**GIVEN REQUEST**: Rewrite all the records below as a two-column CSV with the headers rank and name, giving one row for every rank listed in the records, with the rank and the name given for it. Put each field in double quotes, turn any line breaks into spaces, and leave out the pictures.
================================
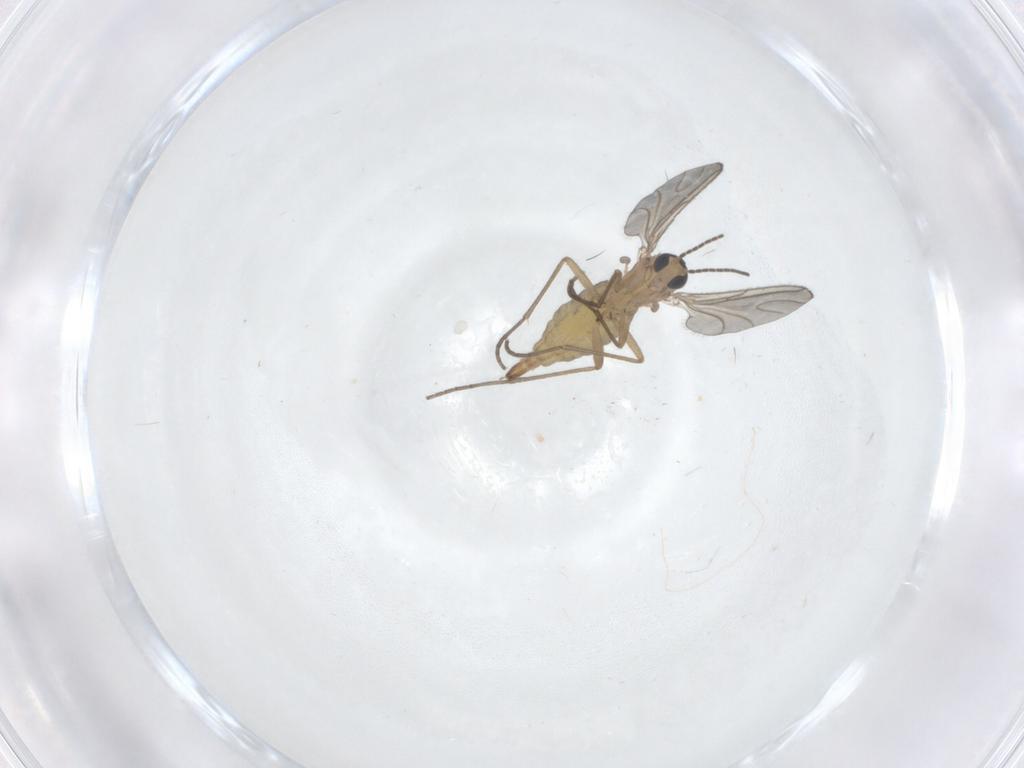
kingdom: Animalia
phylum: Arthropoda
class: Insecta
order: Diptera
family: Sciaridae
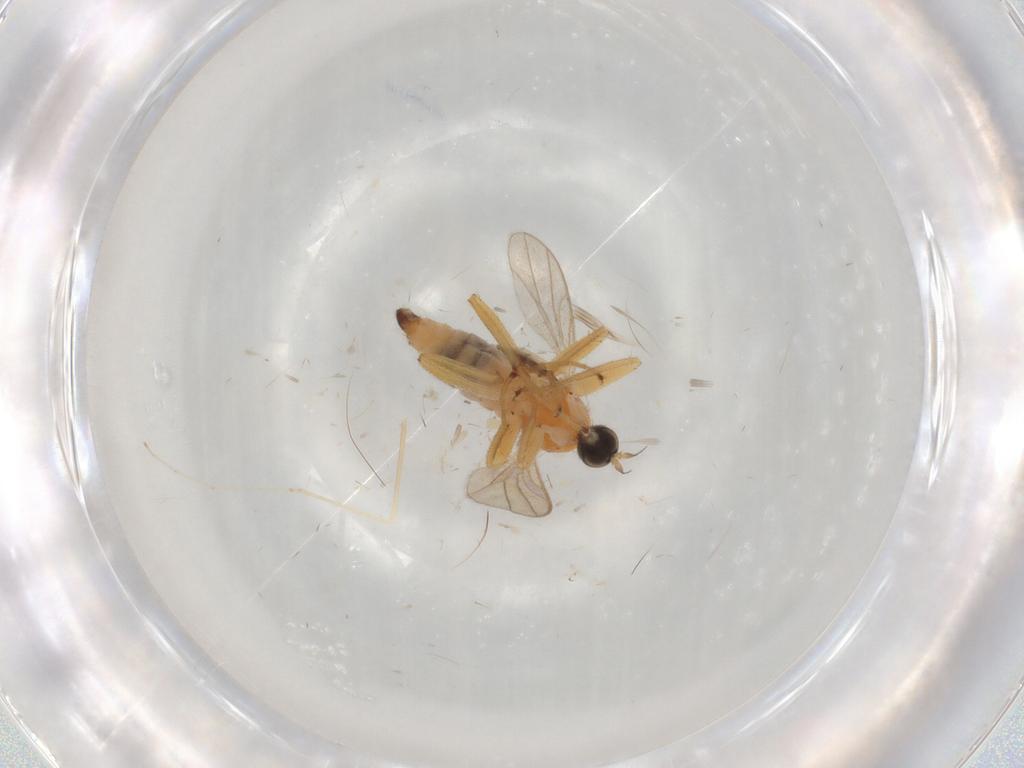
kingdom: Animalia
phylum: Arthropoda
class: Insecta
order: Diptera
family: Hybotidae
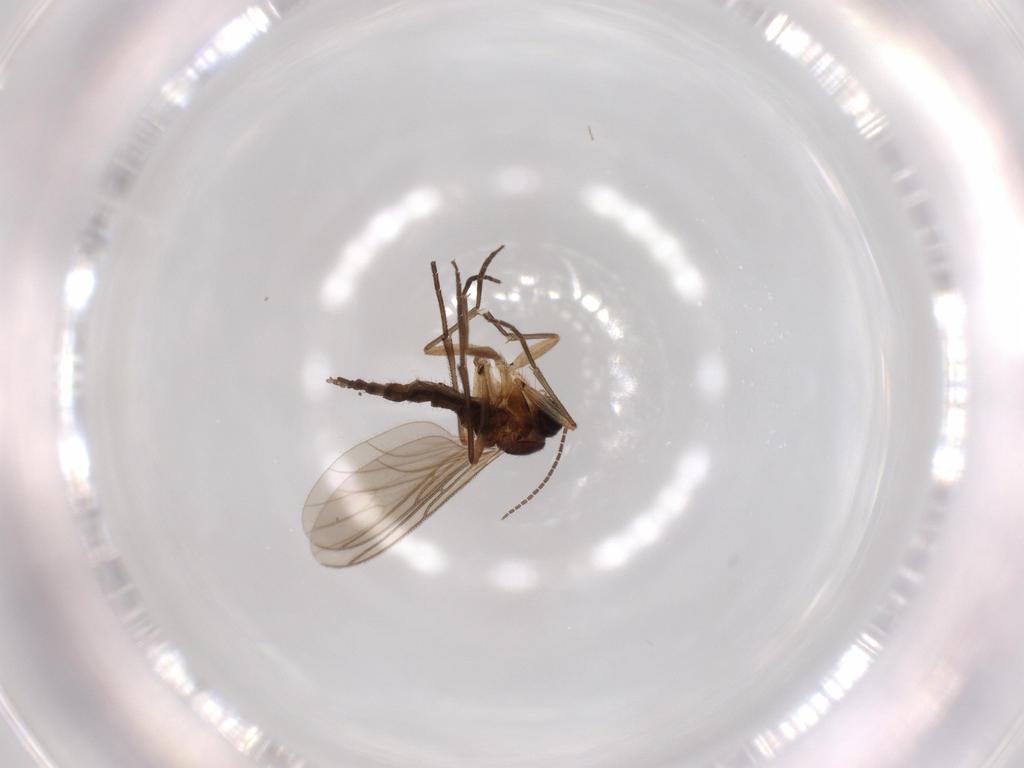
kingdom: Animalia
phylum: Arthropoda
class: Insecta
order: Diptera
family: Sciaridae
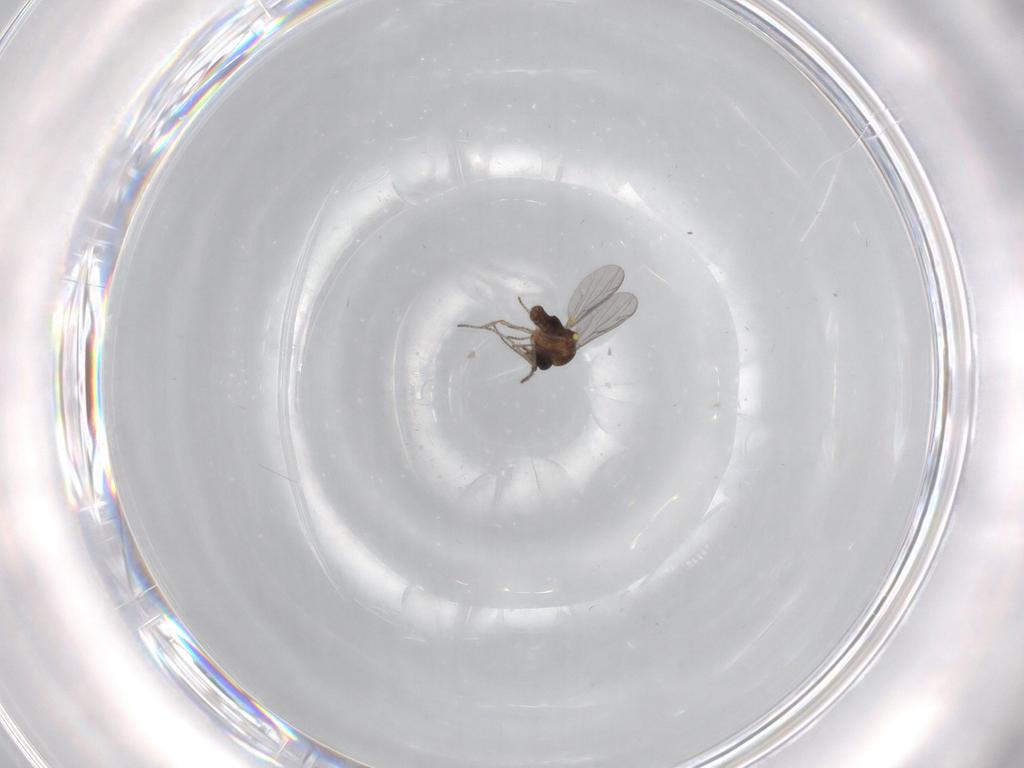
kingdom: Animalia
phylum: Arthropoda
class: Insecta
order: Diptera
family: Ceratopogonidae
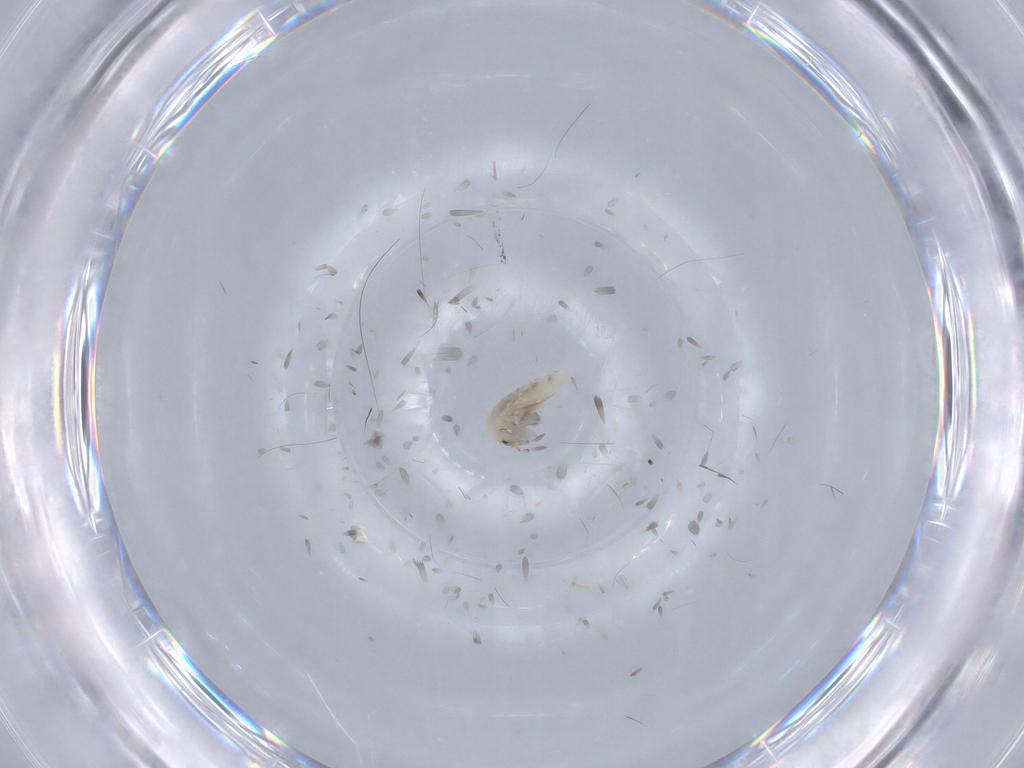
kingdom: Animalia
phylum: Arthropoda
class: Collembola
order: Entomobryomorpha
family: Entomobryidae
================================
**RESPONSE TO THIS TASK**:
rank,name
"kingdom:","Animalia"
"phylum:","Arthropoda"
"class:","Insecta"
"order:","Diptera"
"family:","Sciaridae"
"kingdom:","Animalia"
"phylum:","Arthropoda"
"class:","Insecta"
"order:","Diptera"
"family:","Hybotidae"
"kingdom:","Animalia"
"phylum:","Arthropoda"
"class:","Insecta"
"order:","Diptera"
"family:","Sciaridae"
"kingdom:","Animalia"
"phylum:","Arthropoda"
"class:","Insecta"
"order:","Diptera"
"family:","Ceratopogonidae"
"kingdom:","Animalia"
"phylum:","Arthropoda"
"class:","Collembola"
"order:","Entomobryomorpha"
"family:","Entomobryidae"